WHAT THE EXERCISE ASKS: A single number is required: the count of lines in the following entries that include the word "wire".

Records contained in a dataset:
================================

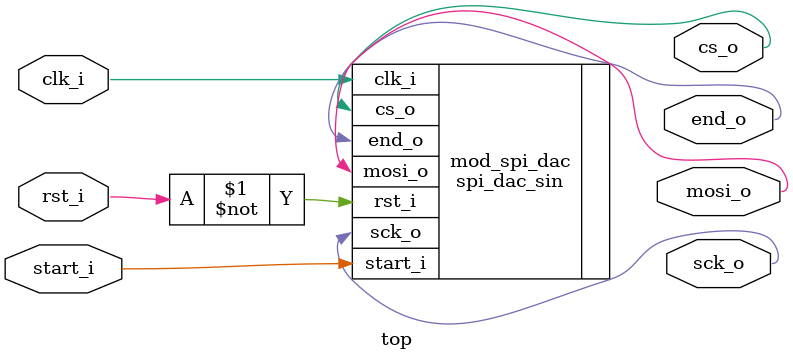
<source format=v>
module top (
  input   rst_i,
  input   clk_i,
  input   start_i,
  output  mosi_o,
  output  sck_o,
  output  cs_o,
  output  end_o
);


  spi_dac_sin mod_spi_dac (
    .rst_i(~rst_i),
    .clk_i(clk_i),
    .start_i(start_i),
    .mosi_o(mosi_o),
    .sck_o(sck_o),
    .cs_o(cs_o),
    .end_o(end_o)
);

endmodule
</source>
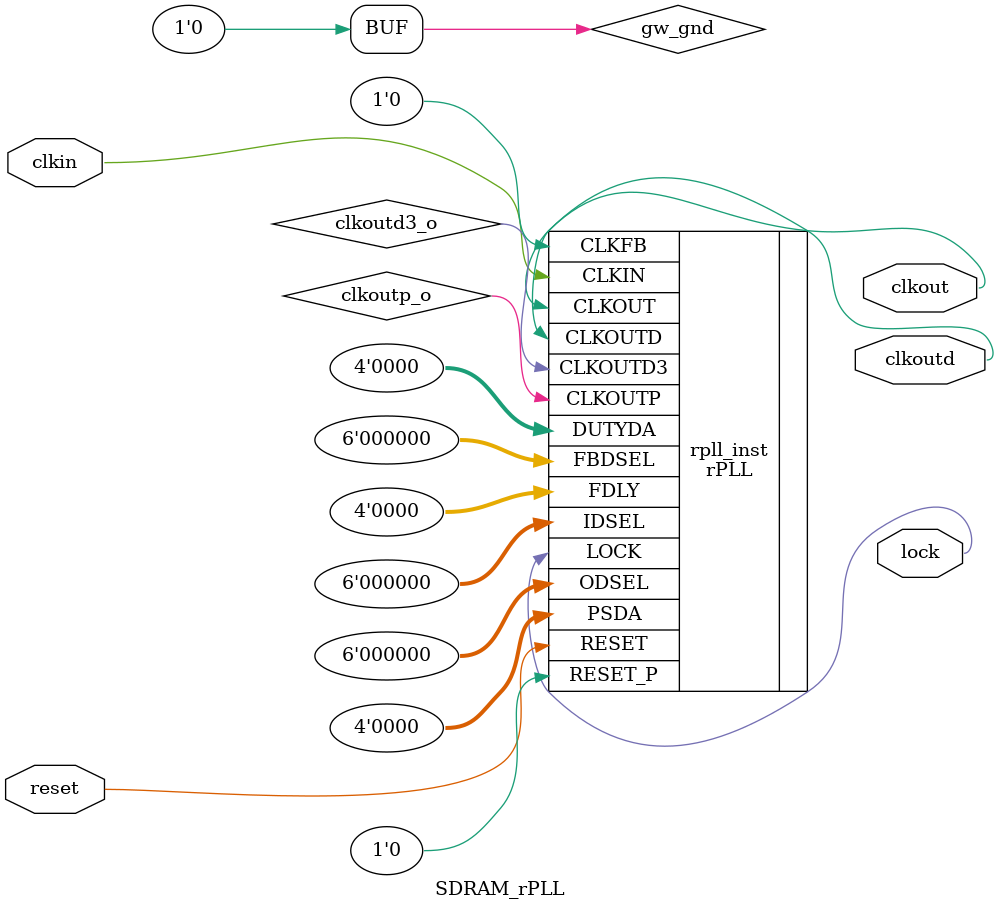
<source format=v>


module SDRAM_rPLL (clkout, lock, clkoutd, reset, clkin);

output clkout;
output lock;
output clkoutd;
input reset;
input clkin;

wire clkoutp_o;
wire clkoutd3_o;
wire gw_gnd;

assign gw_gnd = 1'b0;

rPLL rpll_inst (
    .CLKOUT(clkout),
    .LOCK(lock),
    .CLKOUTP(clkoutp_o),
    .CLKOUTD(clkoutd),
    .CLKOUTD3(clkoutd3_o),
    .RESET(reset),
    .RESET_P(gw_gnd),
    .CLKIN(clkin),
    .CLKFB(gw_gnd),
    .FBDSEL({gw_gnd,gw_gnd,gw_gnd,gw_gnd,gw_gnd,gw_gnd}),
    .IDSEL({gw_gnd,gw_gnd,gw_gnd,gw_gnd,gw_gnd,gw_gnd}),
    .ODSEL({gw_gnd,gw_gnd,gw_gnd,gw_gnd,gw_gnd,gw_gnd}),
    .PSDA({gw_gnd,gw_gnd,gw_gnd,gw_gnd}),
    .DUTYDA({gw_gnd,gw_gnd,gw_gnd,gw_gnd}),
    .FDLY({gw_gnd,gw_gnd,gw_gnd,gw_gnd})
);

defparam rpll_inst.FCLKIN = "27";
defparam rpll_inst.DYN_IDIV_SEL = "false";
defparam rpll_inst.IDIV_SEL = 0;
defparam rpll_inst.DYN_FBDIV_SEL = "false";
defparam rpll_inst.FBDIV_SEL = 4;
defparam rpll_inst.DYN_ODIV_SEL = "false";
defparam rpll_inst.ODIV_SEL = 4;
defparam rpll_inst.PSDA_SEL = "0000";
defparam rpll_inst.DYN_DA_EN = "true";
defparam rpll_inst.DUTYDA_SEL = "1000";
defparam rpll_inst.CLKOUT_FT_DIR = 1'b1;
defparam rpll_inst.CLKOUTP_FT_DIR = 1'b1;
defparam rpll_inst.CLKOUT_DLY_STEP = 0;
defparam rpll_inst.CLKOUTP_DLY_STEP = 0;
defparam rpll_inst.CLKFB_SEL = "internal";
defparam rpll_inst.CLKOUT_BYPASS = "false";
defparam rpll_inst.CLKOUTP_BYPASS = "false";
defparam rpll_inst.CLKOUTD_BYPASS = "false";
defparam rpll_inst.DYN_SDIV_SEL = 10;
defparam rpll_inst.CLKOUTD_SRC = "CLKOUT";
defparam rpll_inst.CLKOUTD3_SRC = "CLKOUT";
defparam rpll_inst.DEVICE = "GW1NR-9C";

endmodule //SDRAM_rPLL

</source>
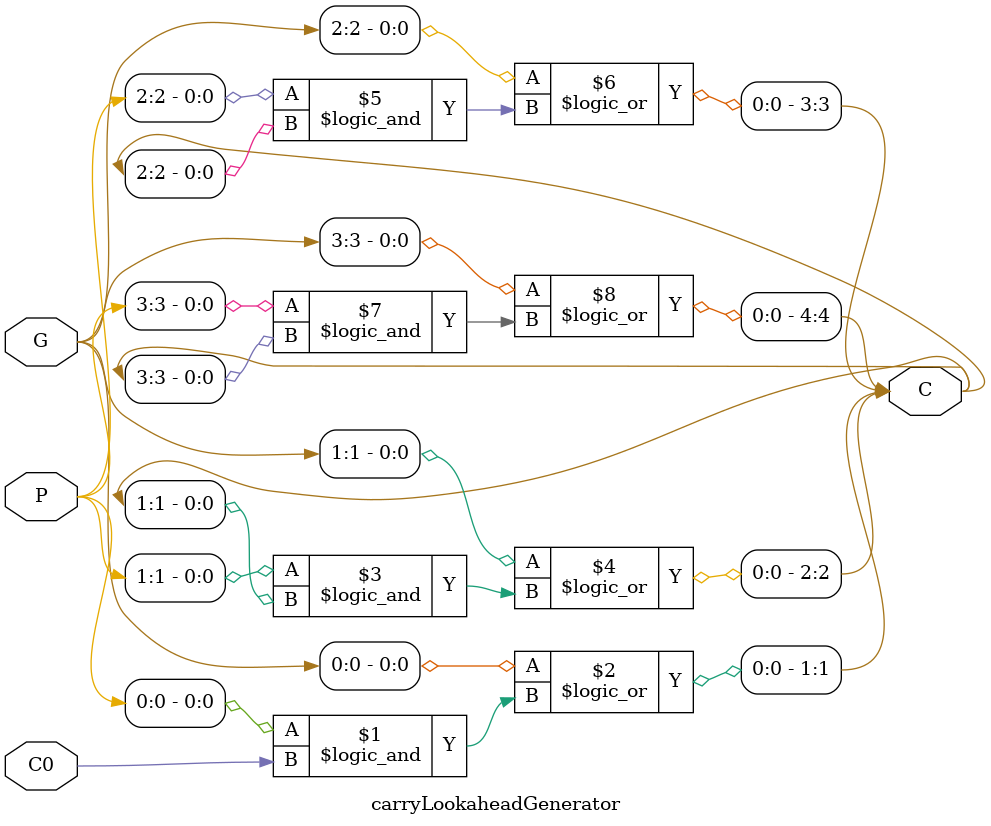
<source format=v>
module carryLookaheadGenerator(output [4:1]C, input [3:0]P, G, input C0);

assign C[1] = G[0]||(P[0]&&C0);
assign C[2] = G[1]||(P[1]&&C[1]);
assign C[3] = G[2]||(P[2]&&C[2]);
assign C[4] = G[3]||(P[3]&&C[3]);

endmodule

</source>
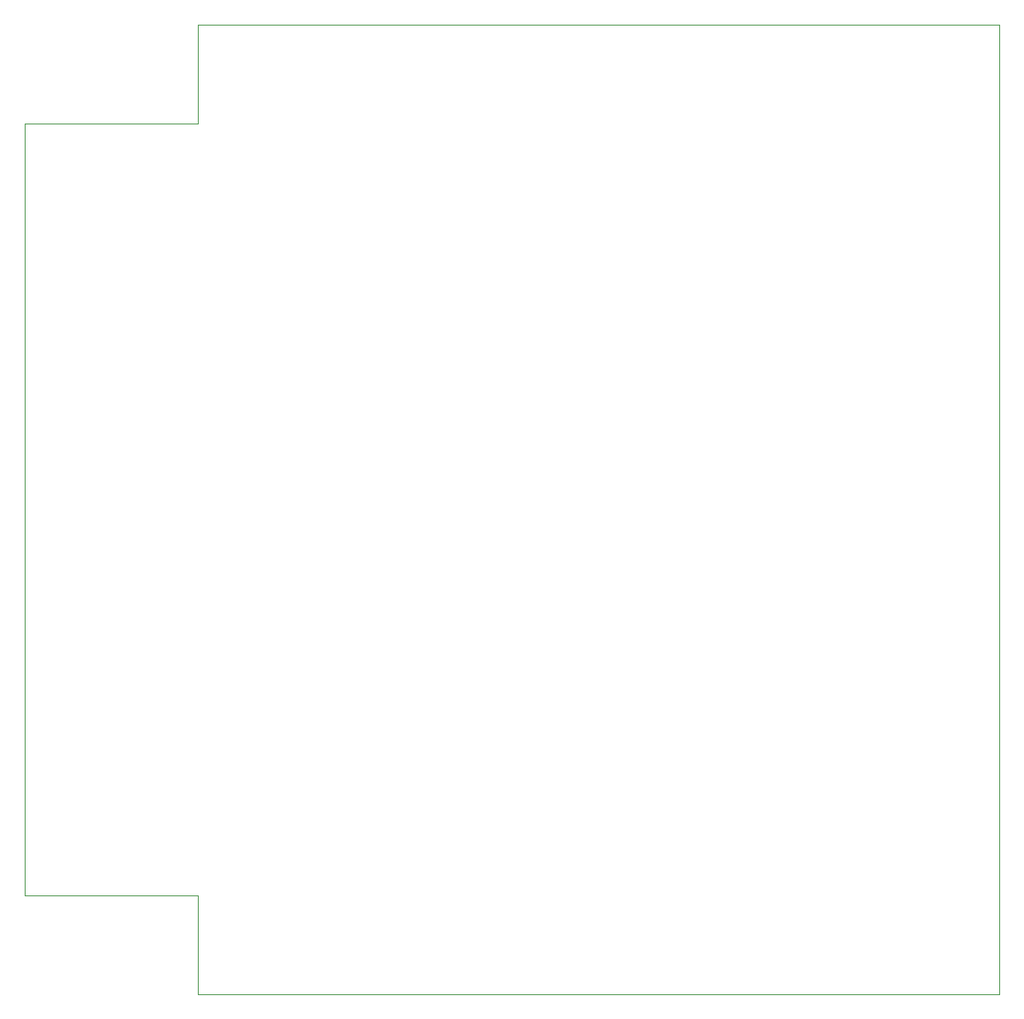
<source format=gbr>
%TF.GenerationSoftware,KiCad,Pcbnew,8.0.0*%
%TF.CreationDate,2024-09-01T00:48:49+03:00*%
%TF.ProjectId,ML605_LPC_Board_wADC_DAC,4d4c3630-355f-44c5-9043-5f426f617264,rev?*%
%TF.SameCoordinates,Original*%
%TF.FileFunction,Profile,NP*%
%FSLAX46Y46*%
G04 Gerber Fmt 4.6, Leading zero omitted, Abs format (unit mm)*
G04 Created by KiCad (PCBNEW 8.0.0) date 2024-09-01 00:48:49*
%MOMM*%
%LPD*%
G01*
G04 APERTURE LIST*
%TA.AperFunction,Profile*%
%ADD10C,0.050800*%
%TD*%
G04 APERTURE END LIST*
D10*
X175076000Y-149365000D02*
X92780000Y-149365000D01*
X92780000Y-139205000D01*
X75000000Y-139205000D01*
X75000000Y-59830000D01*
X92780000Y-59830000D01*
X92780000Y-49670000D01*
X175076000Y-49670000D01*
X175076000Y-149365000D01*
M02*

</source>
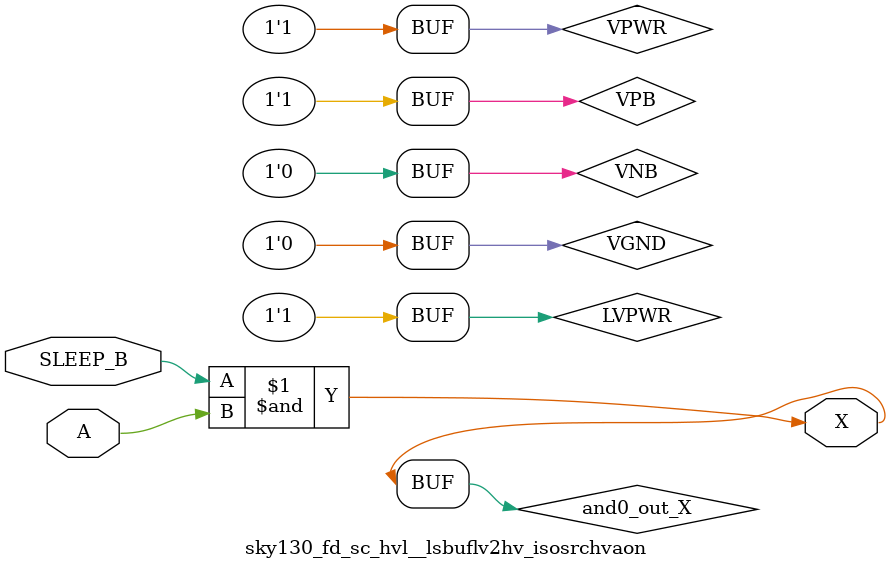
<source format=v>
/*
 * Copyright 2020 The SkyWater PDK Authors
 *
 * Licensed under the Apache License, Version 2.0 (the "License");
 * you may not use this file except in compliance with the License.
 * You may obtain a copy of the License at
 *
 *     https://www.apache.org/licenses/LICENSE-2.0
 *
 * Unless required by applicable law or agreed to in writing, software
 * distributed under the License is distributed on an "AS IS" BASIS,
 * WITHOUT WARRANTIES OR CONDITIONS OF ANY KIND, either express or implied.
 * See the License for the specific language governing permissions and
 * limitations under the License.
 *
 * SPDX-License-Identifier: Apache-2.0
*/


`ifndef SKY130_FD_SC_HVL__LSBUFLV2HV_ISOSRCHVAON_BEHAVIORAL_V
`define SKY130_FD_SC_HVL__LSBUFLV2HV_ISOSRCHVAON_BEHAVIORAL_V

/**
 * lsbuflv2hv_isosrchvaon: Level shift buffer, low voltage to high
 *                         voltage, isolated well on input buffer,
 *                         inverting sleep mode input, zero power
 *                         sleep mode.
 *
 * Verilog simulation functional model.
 */

`timescale 1ns / 1ps
`default_nettype none

`celldefine
module sky130_fd_sc_hvl__lsbuflv2hv_isosrchvaon (
    X      ,
    A      ,
    SLEEP_B
);

    // Module ports
    output X      ;
    input  A      ;
    input  SLEEP_B;

    // Module supplies
    supply1 VPWR ;
    supply0 VGND ;
    supply1 LVPWR;
    supply1 VPB  ;
    supply0 VNB  ;

    // Local signals
    wire SLEEP     ;
    wire and0_out_X;

    //  Name  Output      Other arguments
    not not0 (SLEEP     , SLEEP_B        );
    and and0 (and0_out_X, SLEEP_B, A     );
    buf buf0 (X         , and0_out_X     );

endmodule
`endcelldefine

`default_nettype wire
`endif  // SKY130_FD_SC_HVL__LSBUFLV2HV_ISOSRCHVAON_BEHAVIORAL_V
</source>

================================

RESPONSE: 6